There’s two ways these 50,000 organisations can find practical solutions to the various challenges they’re facing. They can invent something entirely new, all by themselves, if they have the money.  Or they can use what’s already there. We should be sharing and using what we know already works, pooling knowledge and resources.

I’ve another motive for wanting to keep up the pace of innovation and development in the creative industries. Of course, the most important reason for doing this is to better serve our audiences, to broaden and deepen experiences of the arts and help them reach more people and have a greater impact on them.

But I also want our cultural organisations to be seen as part of our creative industries.  When we talk about the creative industries I don’t just want to talk about video games, or advertising, or fashion. I want to talk about museums and the performing arts. Arts organisations are a fundamental part of the creative industries, and of our future growth. Driving technological change, educating and training new creative talent or developing the content that we’re known for around the world.

But to play our part we need to be better at talking in terms of growth, jobs and revenue as well as art, audiences, engagement. I’m aware this is a concept that doesn’t always sit well with some, but it should, and it needs to.

For too long we’ve been uncomfortable with the subsidised arts, with its focus on the public good it creates, having a commercial focus too.

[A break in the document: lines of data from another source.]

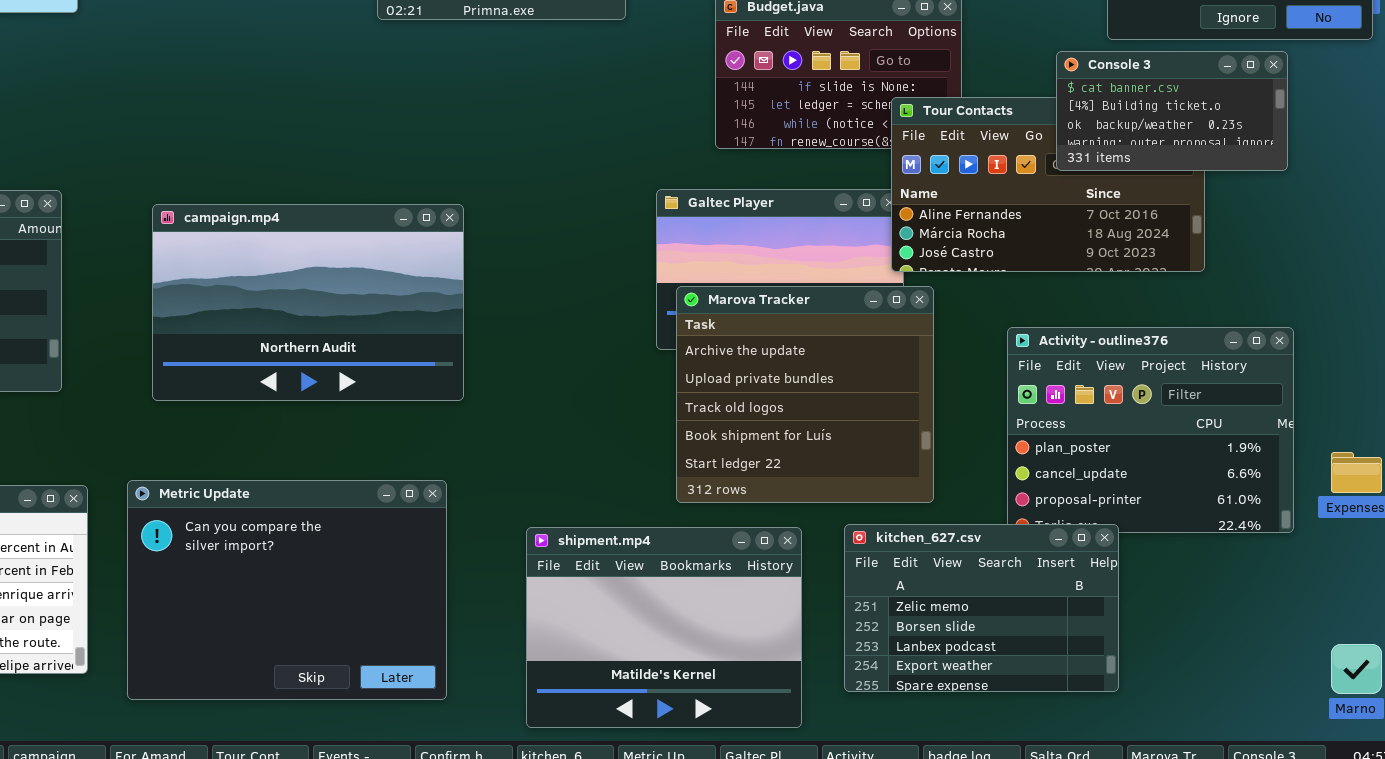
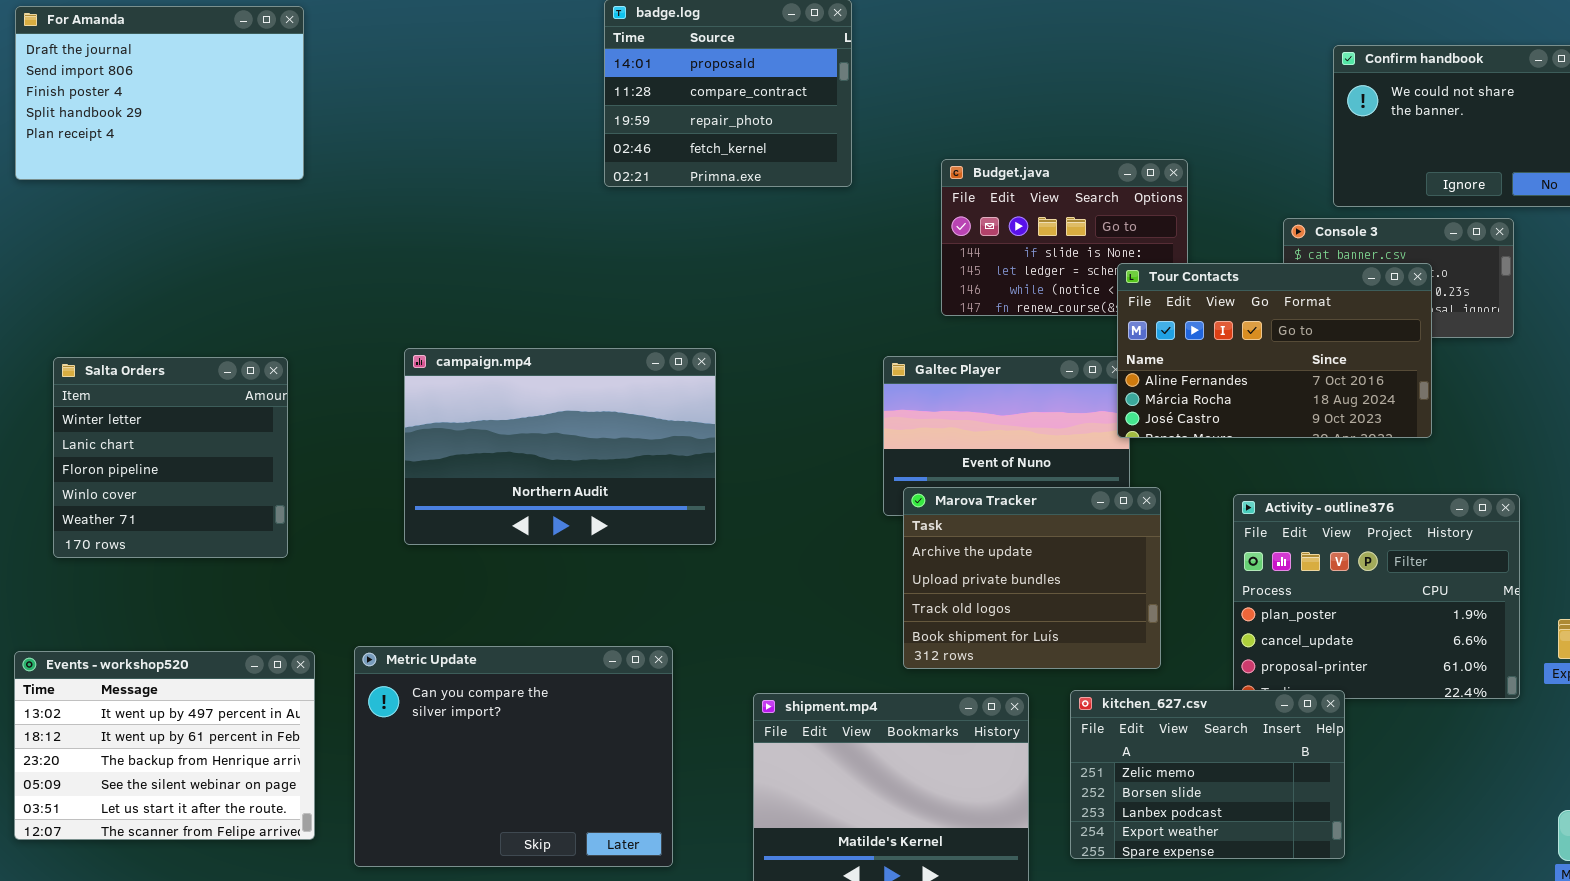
Tour Contacts: [891,97,1205,272] -> [1117,263,1432,438], raised
campaign.mp4: [152,204,464,401] -> [404,348,716,545], moved
Marova Tracker: [676,286,934,503] -> [903,487,1161,669], resized

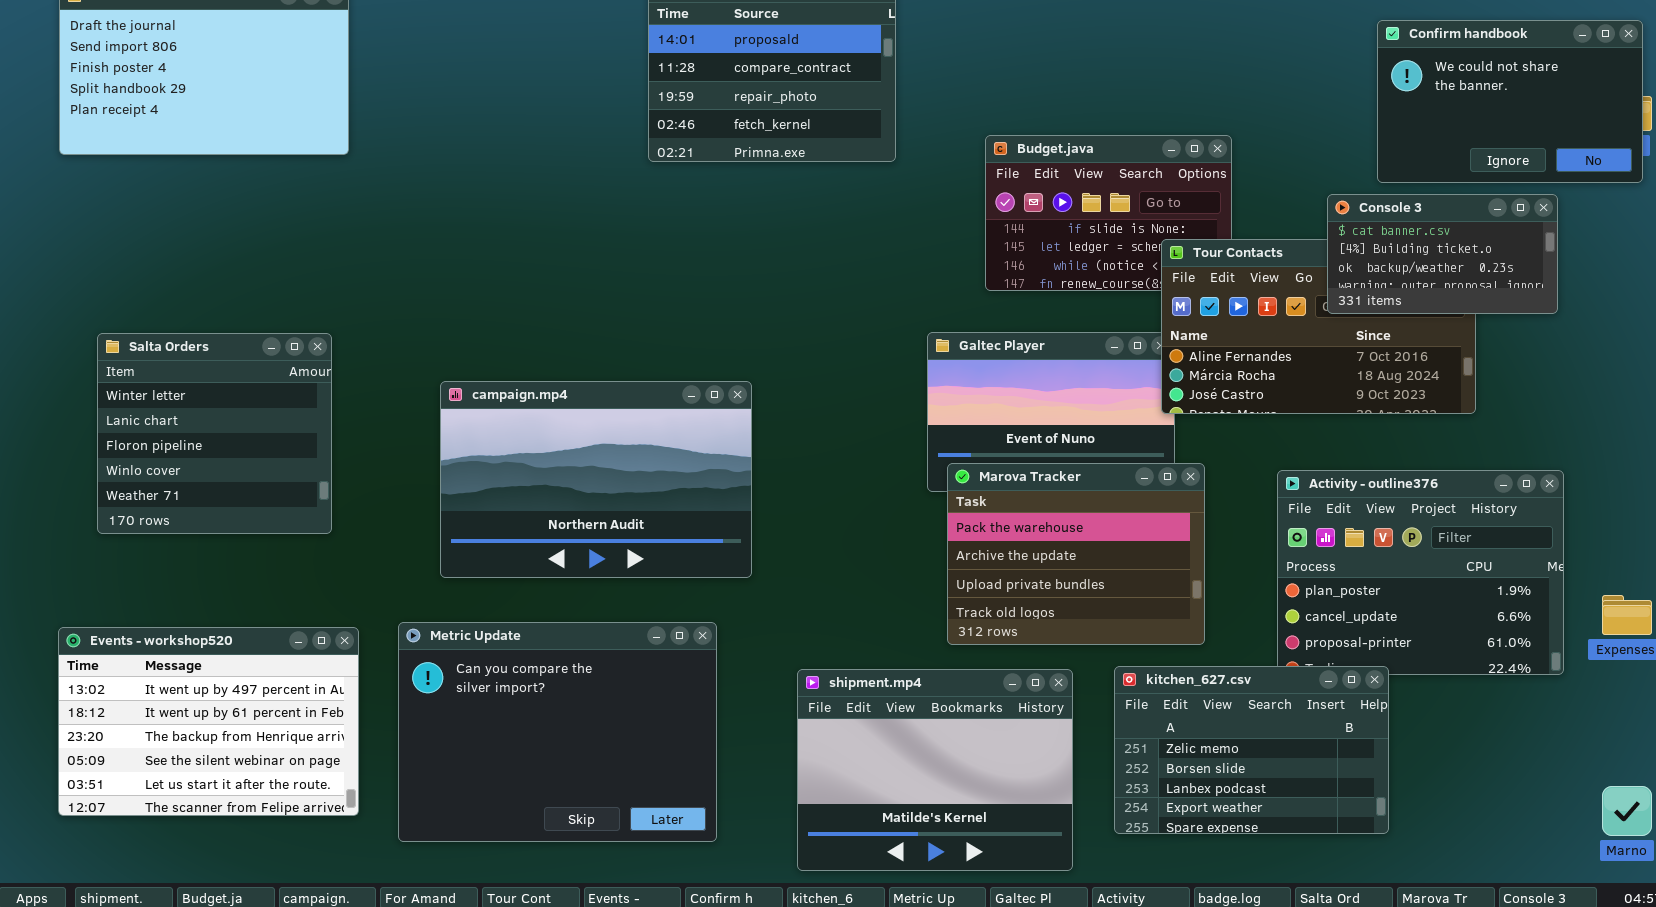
Console 3: [1283,218,1514,338] -> [1327,194,1558,314], raised
campaign.mp4: [404,348,716,545] -> [440,381,752,578], moved
Marova Tracker: [903,487,1161,669] -> [947,463,1205,645], scrolled up 1 row

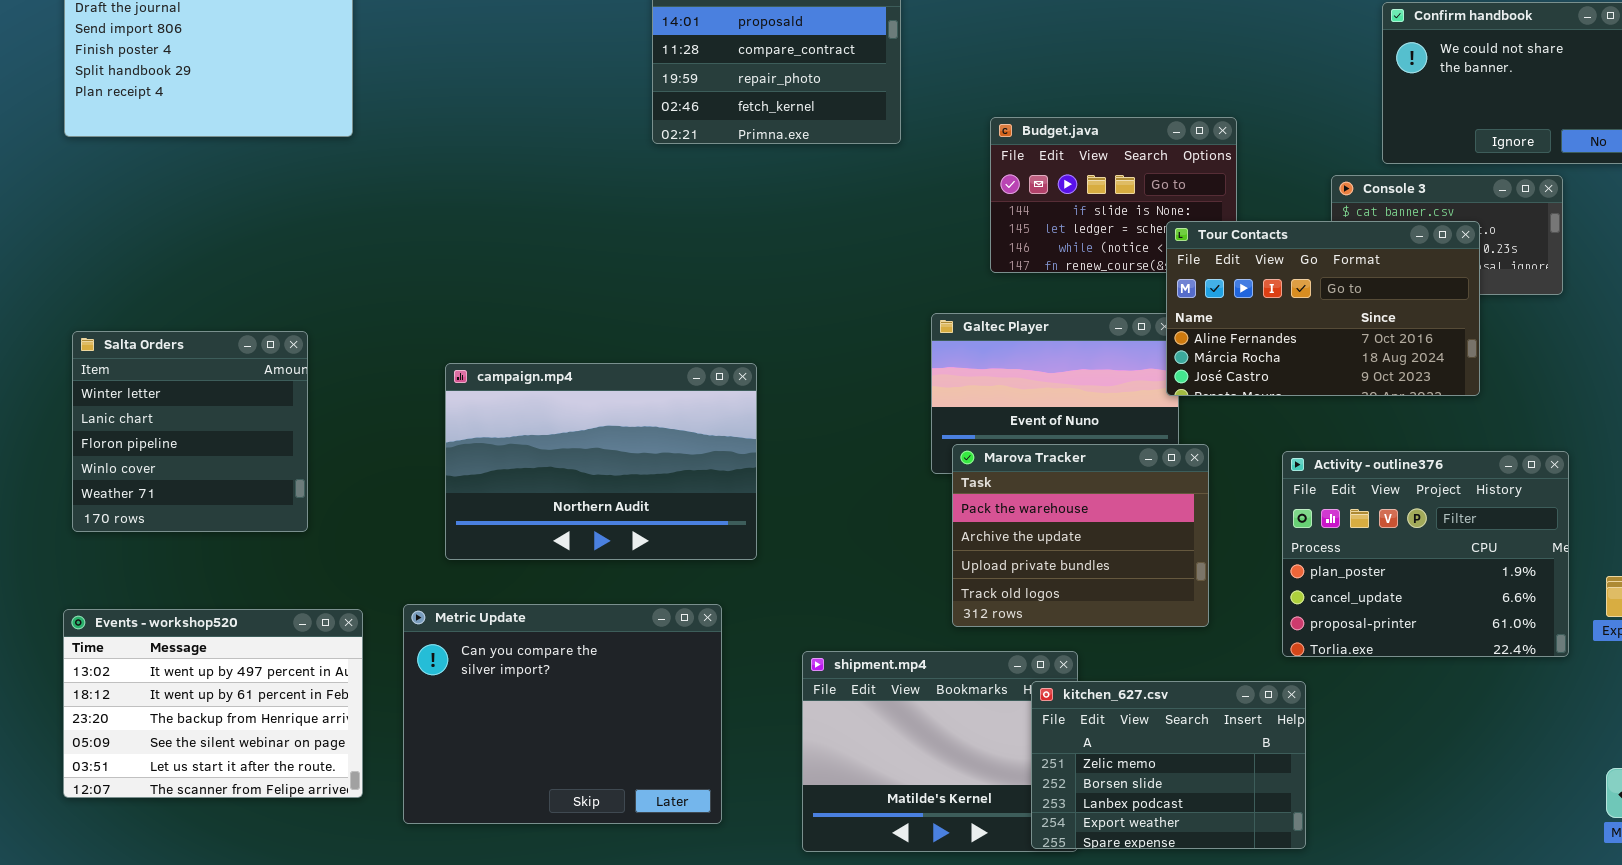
Tour Contacts: [1161,239,1476,414] -> [1166,221,1480,396], raised
Salta Orders: [97,333,332,534] -> [72,331,308,532], moved
kitchen_627.csv: [1114,666,1389,834] -> [1031,681,1306,849], moved

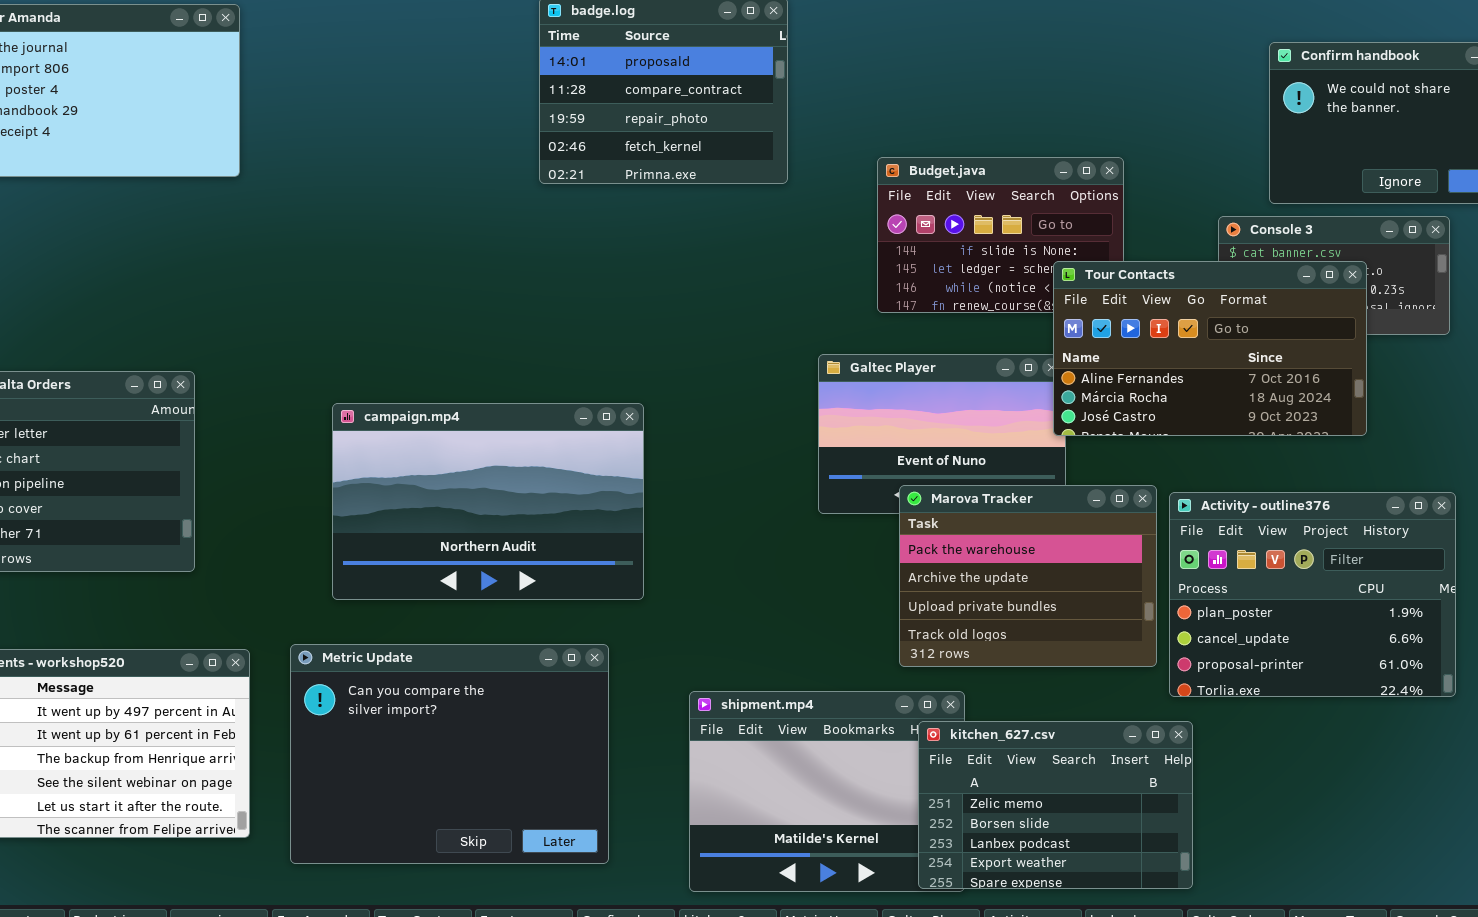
Marova Tracker: [952,444,1209,627] -> [899,485,1157,667], moved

I’m not advocating a shift away from great art and towards great economics, but we should recognise that the two are complementary.

Growth in the cultural and creative industries will directly benefit them. More money generated means more money to invest - in great art. At the moment large parts of the arts are hard-wired to resist this, but it’s something that has to change.

The Capital Matters report gets the ball rolling on this, it’s going to help change the debates we have and how we have them, but there needs to be the support there for artists and arts organisations who don’t have the experience or confidence to make these changes themselves.

I see the challenges we face today as an opportunity to do things differently. Our cultural and creative industries are already fantastic, but I believe that they can be even better. But they will only become better by sharing ideas with, and learning from other sectors, by not being ashamed to talk about jobs and growth, by joining forces as a coherent sector of the economy and working together with an unwavering commitment to providing ever more remarkable experiences for the public.

My number one focus for however long I’m lucky enough to be Arts Minister will be enabling this, and I look forward to working with you all to do it.